(Data supplied)
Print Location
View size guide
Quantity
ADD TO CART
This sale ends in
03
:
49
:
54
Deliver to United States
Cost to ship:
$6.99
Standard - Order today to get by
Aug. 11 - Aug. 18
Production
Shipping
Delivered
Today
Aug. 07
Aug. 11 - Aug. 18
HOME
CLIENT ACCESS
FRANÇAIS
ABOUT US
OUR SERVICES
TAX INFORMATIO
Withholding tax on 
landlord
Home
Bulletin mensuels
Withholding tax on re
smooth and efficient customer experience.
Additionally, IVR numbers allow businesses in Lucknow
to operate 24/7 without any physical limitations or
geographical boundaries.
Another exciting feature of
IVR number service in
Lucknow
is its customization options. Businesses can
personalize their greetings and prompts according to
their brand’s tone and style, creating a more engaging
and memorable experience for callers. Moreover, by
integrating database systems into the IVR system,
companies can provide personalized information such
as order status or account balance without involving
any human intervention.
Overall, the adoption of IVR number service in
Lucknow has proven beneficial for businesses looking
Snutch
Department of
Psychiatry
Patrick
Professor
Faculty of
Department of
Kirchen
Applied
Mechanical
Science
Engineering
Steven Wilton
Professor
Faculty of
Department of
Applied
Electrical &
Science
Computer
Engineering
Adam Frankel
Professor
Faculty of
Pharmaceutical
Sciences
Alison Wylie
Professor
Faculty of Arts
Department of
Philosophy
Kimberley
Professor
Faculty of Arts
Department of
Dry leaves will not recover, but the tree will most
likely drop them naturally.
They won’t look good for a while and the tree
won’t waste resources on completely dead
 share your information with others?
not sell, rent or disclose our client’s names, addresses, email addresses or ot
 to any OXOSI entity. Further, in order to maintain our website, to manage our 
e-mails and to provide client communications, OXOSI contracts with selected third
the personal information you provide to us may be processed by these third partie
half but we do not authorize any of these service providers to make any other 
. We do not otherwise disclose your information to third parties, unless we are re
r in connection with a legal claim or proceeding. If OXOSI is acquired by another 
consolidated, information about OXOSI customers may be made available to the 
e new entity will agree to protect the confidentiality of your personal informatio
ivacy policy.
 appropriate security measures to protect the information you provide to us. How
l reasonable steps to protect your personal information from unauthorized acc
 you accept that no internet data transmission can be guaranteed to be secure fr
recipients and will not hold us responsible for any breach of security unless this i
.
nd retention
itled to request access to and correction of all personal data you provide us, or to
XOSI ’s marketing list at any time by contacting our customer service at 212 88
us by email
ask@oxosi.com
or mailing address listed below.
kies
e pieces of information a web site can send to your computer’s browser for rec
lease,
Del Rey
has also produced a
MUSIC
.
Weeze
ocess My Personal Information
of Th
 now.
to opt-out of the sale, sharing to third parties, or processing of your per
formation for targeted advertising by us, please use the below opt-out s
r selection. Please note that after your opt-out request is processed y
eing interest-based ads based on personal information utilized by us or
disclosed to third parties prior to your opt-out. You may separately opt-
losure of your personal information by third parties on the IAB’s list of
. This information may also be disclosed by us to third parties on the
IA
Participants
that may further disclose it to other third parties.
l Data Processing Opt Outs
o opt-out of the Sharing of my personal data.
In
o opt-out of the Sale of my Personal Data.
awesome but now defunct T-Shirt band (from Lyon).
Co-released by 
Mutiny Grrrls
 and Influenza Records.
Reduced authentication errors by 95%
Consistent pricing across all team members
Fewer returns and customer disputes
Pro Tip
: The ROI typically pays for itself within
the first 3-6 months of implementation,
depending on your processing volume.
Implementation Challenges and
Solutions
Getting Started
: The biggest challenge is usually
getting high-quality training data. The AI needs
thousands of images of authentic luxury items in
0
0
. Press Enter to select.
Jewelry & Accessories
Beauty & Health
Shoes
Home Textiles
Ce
(End Data supplied)
▶ _Instruction_: Above are the records; please copy exactly their first line and each line after it through the line containing "is its customization options. Businesses can", and no line after that.

▶ _Response box_:
Print Location
View size guide
Quantity
ADD TO CART
This sale ends in
03
:
49
:
54
Deliver to United States
Cost to ship:
$6.99
Standard - Order today to get by
Aug. 11 - Aug. 18
Production
Shipping
Delivered
Today
Aug. 07
Aug. 11 - Aug. 18
HOME
CLIENT ACCESS
FRANÇAIS
ABOUT US
OUR SERVICES
TAX INFORMATIO
Withholding tax on 
landlord
Home
Bulletin mensuels
Withholding tax on re
smooth and efficient customer experience.
Additionally, IVR numbers allow businesses in Lucknow
to operate 24/7 without any physical limitations or
geographical boundaries.
Another exciting feature of
IVR number service in
Lucknow
is its customization options. Businesses can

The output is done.